Location
- Rhode Island United States

District information
- Type: Public
- Motto: Respect and Responsibility for all
- Grades: PK-12
- Established: 1958
- Superintendent: Gina Picard
- Accreditation: NEASC

Students and staff
- Students: 3,800
- District mascot: The Charger
- Colors: Green and white

Other information
- Website: http://www.chariho.k12.ri.us

= Chariho Regional School District =

Rhode Island school district

Chariho is a regional school district located in southern Rhode Island shared by three adjacent towns; Charlestown, Richmond, and Hopkinton. The name Chariho is a portmanteau derived by taking the first two letters from each town name and combining them together.
The district operates four elementary schools, two of which are located in Hopkinton, in the villages of Ashaway and Hope Valley, one in Charlestown, and one in Richmond. The Chariho campus located in the Richmond village of Wood River Junction houses the Middle and High Schools, as well as the Chariho Career And Technical Center.

Chariho Regional Junior-Senior High School (its full name) opened in the fall of 1960; prior to that year, students attended schools in nearby South Kingstown or Westerly.

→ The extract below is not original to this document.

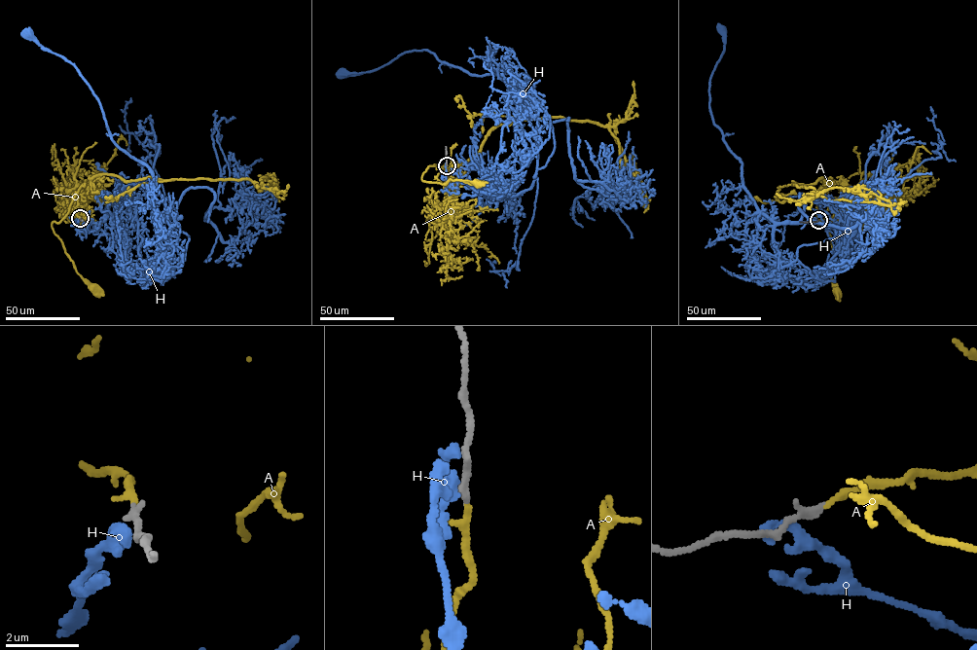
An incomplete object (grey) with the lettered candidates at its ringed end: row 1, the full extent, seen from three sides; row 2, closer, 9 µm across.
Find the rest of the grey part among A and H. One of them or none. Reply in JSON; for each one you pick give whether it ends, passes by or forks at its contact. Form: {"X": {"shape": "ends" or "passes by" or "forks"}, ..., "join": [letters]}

The first class to attend the school for all six grades was the class of 1966. That same year, Chariho won the Rhode Island Interscholastic League statewide baseball championship.

Enrollment of the High School is around 1200 students including 430 in the Career and Technical school (as of 2012). Students from surrounding districts can attend the Chariho Career And Technical Center.

The Chariho Act is the legislation governing the regional school district. Each town contributes taxes proportionally based on student enrollment.

The name Chariho is also often used to describe the region including its three towns, as a number of local organizations and businesses have used the name.